Gamma-rays are the most energetic known form of electromagnetic radiation, with each gamma ray being at least one hundred thousand times more energetic than an optical light photon. The most potent gamma rays, the so-called VHE (very high energy) gamma rays, pack energies a billion times this amount, or even more. Astronomers think that VHE gamma rays are produced in the environment of the winds or jets of the compact, ultra-dense remnant ashes of massive stars left behind from supernova explosions.
There are two kinds of compact objects produced in supernovae: black holes and neutron stars (stars made up predominantly of neutrons, having densities equivalent to the mass of the Sun packed into a volume about 10 kilometers in radius).
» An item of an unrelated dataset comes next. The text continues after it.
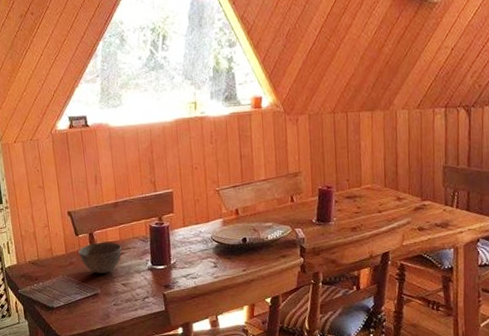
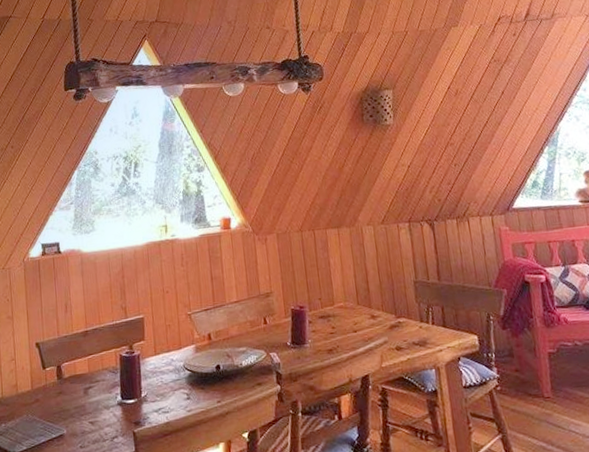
bowl: present [78,242,122,274] -> none [45,374,90,411]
The winds or jets from the environments of such objects, including the kind called pulsars, can accelerate charged particles to very close to the speed of light. When light scatters off such energetic particles it becomes energized as well, sometimes turning into VHE gamma rays. At least this is the most popular current theory. One of the first known VHE sources was spotted about fifteen years ago in the direction of the constellation of Cygnus. It was unusual because, unlike most other known VHE sources which had counterparts seen at optical, radio, or other wavelengths, this new source had no known counterpart. With no other information available, its exact nature was mysterious.
Recently a pulsar was discovered in the general vicinity, renewing interest in the source. CfA astronomers Wystan Benbow, Matteo Cerruti, Pascal Fortin, Nicola Galante, Emmet Thomas, and Trevor Weekes along with a large team of colleagues tackled the puzzle using the VERITAS gamma-ray telescope at the Fred L. Whipple Observatory in Arizona. They obtained very long, sensitive observations of the VHE source in Cygnus, and for the first time were able to refine the location and to determine that the emission was not point-like but slightly extended and asymmetric in shape. The astronomers conclude for several reasons that the newly found pulsar is probably not the origin of the VHE emission.
Remarkably, even with the refined location, images at other wavelengths reveal no point sources. In the infrared images, however, the region can be characterized by the fact that it lacks any dust emission and so appears dark while its surroundings glow with cool dust emission. The dark region is very nearly the same shape as the gamma-ray region, making the source even more mysterious than before. However, if the object were a faint pulsar whose wind produced VHE gamma-rays, it might, in some scenarios, also have blown away all the local dust to clear a void like the one seen in the infrared. More work is needed to understand this intriguing object but the current work, with its sensitivity and spatial resolution results, represents an important advance in the field of gamma-ray astronomy.
"Observations of the Unidentified Gamma-Ray Source TeV J2032+4130 BY VERITAS," E. Aliu et al., ApJ, 783, 16, 2014.